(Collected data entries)
---------------
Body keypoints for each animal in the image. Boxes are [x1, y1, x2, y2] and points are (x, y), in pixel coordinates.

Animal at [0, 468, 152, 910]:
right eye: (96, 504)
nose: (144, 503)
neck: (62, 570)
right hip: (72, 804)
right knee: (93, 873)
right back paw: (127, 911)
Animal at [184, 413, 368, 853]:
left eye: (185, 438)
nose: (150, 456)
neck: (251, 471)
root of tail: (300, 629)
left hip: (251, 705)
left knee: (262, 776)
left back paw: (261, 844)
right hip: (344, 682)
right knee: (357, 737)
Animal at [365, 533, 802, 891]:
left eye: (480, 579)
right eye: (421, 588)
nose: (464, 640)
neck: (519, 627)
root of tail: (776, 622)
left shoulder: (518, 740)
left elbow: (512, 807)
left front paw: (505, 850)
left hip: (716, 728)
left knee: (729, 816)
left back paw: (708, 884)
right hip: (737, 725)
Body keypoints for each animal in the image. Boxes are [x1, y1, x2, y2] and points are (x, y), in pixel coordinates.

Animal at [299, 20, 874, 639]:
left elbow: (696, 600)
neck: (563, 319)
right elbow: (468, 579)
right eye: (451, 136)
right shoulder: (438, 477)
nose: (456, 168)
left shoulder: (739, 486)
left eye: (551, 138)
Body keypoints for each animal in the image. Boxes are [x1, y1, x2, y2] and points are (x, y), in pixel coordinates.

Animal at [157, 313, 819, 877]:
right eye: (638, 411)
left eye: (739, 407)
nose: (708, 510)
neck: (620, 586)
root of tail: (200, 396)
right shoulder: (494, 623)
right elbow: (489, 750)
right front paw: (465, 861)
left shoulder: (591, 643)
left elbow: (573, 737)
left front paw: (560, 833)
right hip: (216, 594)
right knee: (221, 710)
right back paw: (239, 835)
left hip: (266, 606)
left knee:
---------------
What the task requires:
Reproduce every entry above so that each one matches its source exactly.

Response:
Body keypoints for each animal in the image. Boxes are [x1, y1, x2, y2] and points are (x, y), in pixel coordinates.

Animal at [0, 468, 152, 910]:
right eye: (96, 504)
nose: (144, 503)
neck: (62, 570)
right hip: (72, 804)
right knee: (93, 873)
right back paw: (127, 911)
Animal at [184, 413, 368, 853]:
left eye: (185, 438)
nose: (150, 456)
neck: (251, 471)
root of tail: (300, 629)
left hip: (251, 705)
left knee: (262, 776)
left back paw: (261, 844)
right hip: (344, 682)
right knee: (357, 737)
Animal at [365, 533, 802, 891]:
left eye: (480, 579)
right eye: (421, 588)
nose: (464, 640)
neck: (519, 627)
root of tail: (776, 622)
left shoulder: (518, 740)
left elbow: (512, 807)
left front paw: (505, 850)
left hip: (716, 728)
left knee: (729, 816)
left back paw: (708, 884)
right hip: (737, 725)
Body keypoints for each animal in the image. Boxes are [x1, y1, x2, y2] and points are (x, y), in pixel coordinates.

Animal at [299, 20, 874, 639]:
left elbow: (696, 600)
neck: (563, 319)
right elbow: (468, 579)
right eye: (451, 136)
right shoulder: (438, 477)
nose: (456, 168)
left shoulder: (739, 486)
left eye: (551, 138)
Body keypoints for each animal in the image. Boxes are [x1, y1, x2, y2] and points are (x, y), in pixel coordinates.

Animal at [157, 313, 819, 877]:
right eye: (638, 411)
left eye: (739, 407)
nose: (708, 510)
neck: (620, 586)
root of tail: (200, 396)
right shoulder: (494, 623)
right elbow: (489, 750)
right front paw: (465, 861)
left shoulder: (591, 643)
left elbow: (573, 737)
left front paw: (560, 833)
right hip: (216, 594)
right knee: (221, 710)
right back paw: (239, 835)
left hip: (266, 606)
left knee:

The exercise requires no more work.